DIRECTIONS: Restate word for word every entry that appears below, skipping its pictures.

=====

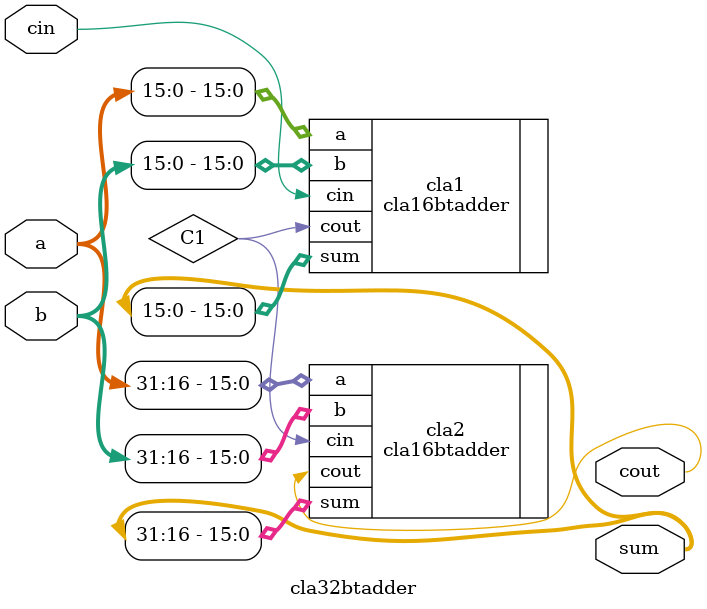
<source format=v>
`timescale 1ns / 1ps


module cla32btadder(a,b, cin, sum,cout);
input [31:0] a,b;
input cin;
output [31:0] sum;
output cout;
wire C1;
 
cla16btadder cla1 (.a(a[15:0]), .b(b[15:0]), .cin(cin), .sum(sum[15:0]), .cout(C1));
cla16btadder cla2 (.a(a[31:16]), .b(b[31:16]), .cin(C1), .sum(sum[31:16]), .cout(cout));

endmodule

</source>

=====

TASK RESULT:
<source format=v>
`timescale 1ns / 1ps


module cla32btadder(a,b, cin, sum,cout);
input [31:0] a,b;
input cin;
output [31:0] sum;
output cout;
wire C1;
 
cla16btadder cla1 (.a(a[15:0]), .b(b[15:0]), .cin(cin), .sum(sum[15:0]), .cout(C1));
cla16btadder cla2 (.a(a[31:16]), .b(b[31:16]), .cin(C1), .sum(sum[31:16]), .cout(cout));

endmodule

</source>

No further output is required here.